A memory chip needs none of this conversion circuitry, as it
creates digital data directly. As a result, says Vetterli, the
memory cell will always be 100 times smaller than CMOS sensor
cells; it is bound to be that way because of the sheer number of
signal-conditioning transistors the CMOS sensor needs around each
pixel. "Our technology will always be two orders of magnitude
smaller," he says.
So for every pixel on one of today's sensors, the memory-based
sensor could have 100 pixels. A chip the size of a 10-megapixel
camera sensor will have 100 times as many sensing cells if
implemented in memory technology - hence the choice of the
gigavision name.
But don't expect a gigapixel camera any time soon. Unlike the
pixels in a conventional sensor, which record a greyscale, the
cells in Charbon's memory-chip sensor are simple on-off devices:
they can only store a digital 0 or 1, for which read either light
or dark. To build a sensor that can record shades of grey, EPFL
engineer Feng Yang, who presented the Kyoto paper, is developing a
software algorithm that looks across an array of 100 pixels to
estimate their overall greyscale value.
It's a technique called spatial oversampling - and while it's
early days, he's getting somewhere. "It's turning out to be a lot
more accurate than the greyscale values you get from regular CMOS
sensors," says Vetterli. "Analogue to digital conversion gives only
poor estimates of the actual analogue light value."

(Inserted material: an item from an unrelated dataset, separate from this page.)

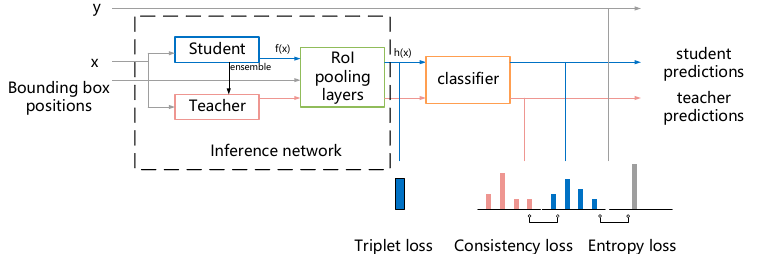
Figure 5. Overview of the entire model structure. The student model and teacher model have the same network architecture while the parameter values like weights and biases are di ff erent. Parameter values of student model are updated at the end of each training iteration and those of the teacher model are obtained by ensembling the student model. What triplet loss does is minimize the feature distances between input with the same labels while maximizing the feature distances of input with di ff erent labels. For the unlabeled samples, labels needed for computing triplet loss are from the teacher model’s predictions.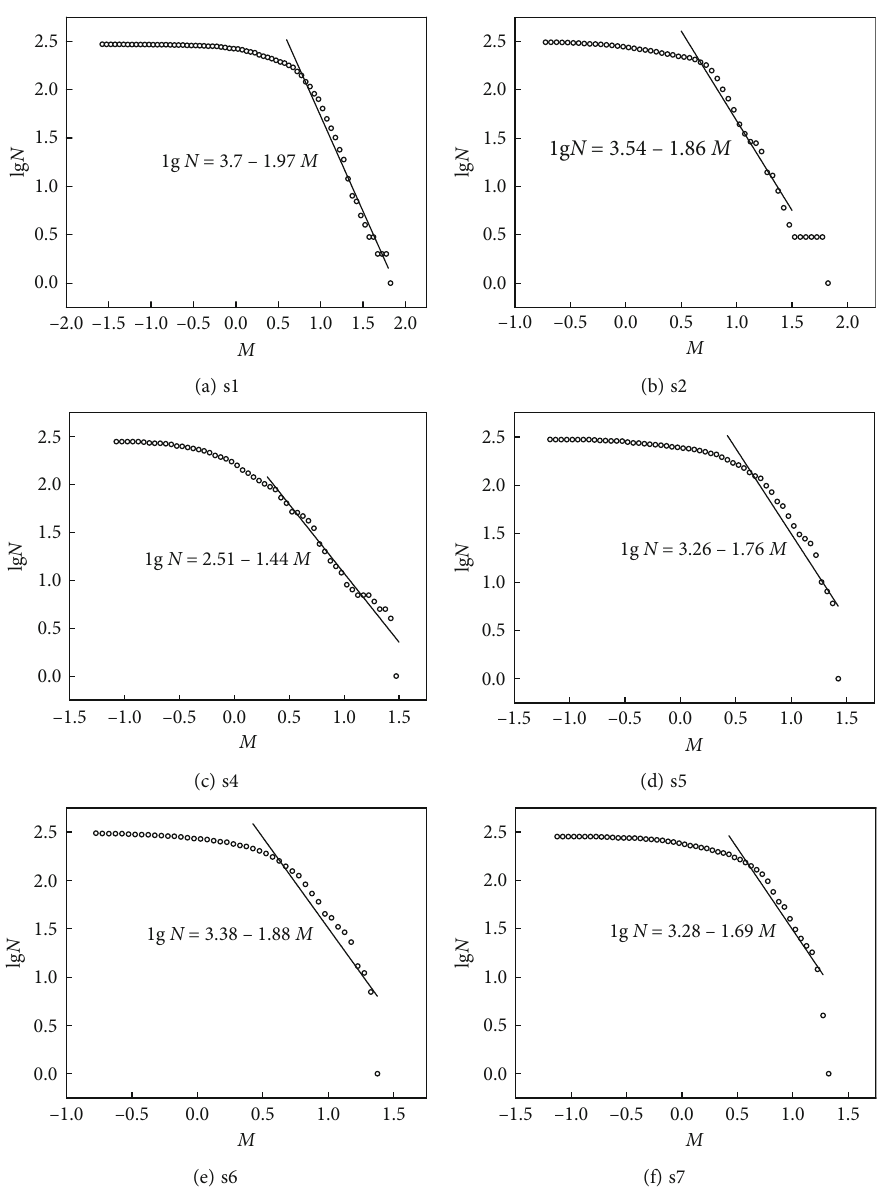
Figure 7: lg N - M distribution curves in each computational time domain. Table 1: D , D ∞ and b values in each time 2 ,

The EPFL team have found that the more binary pixels they have,
the better their chips perform in rendering deep shadow and bright
highlights. "Gigavision cameras do not saturate anywhere near so
easily, so we'll be able to use it for high dynamic range
applications like medical imaging," says Yang.
"This is not pure academic interest," says Vetterli. "We're
hoping to have a big version of a gigavision memory chip fabricated
late this year and working early next."
They'll have their work cut out, observers say. A major problem
they will have to overcome is that of the poor sensitivity of their
pint-sized pixels. Their size means the number of photons that can
be scooped up by each of them will be small - and that can make for
a very noisy signal.
The prospect of producing image sensors as cheaply and easily as
memory chips is bound to attract attention, says Alexis Gerard,
chief executive of the consultancy Future Image in San Mateo,
California, which organises a conference on imaging technology
called 6Sight. "It will be pretty interesting if they can make
these sensors using regular memory-chip-making technology."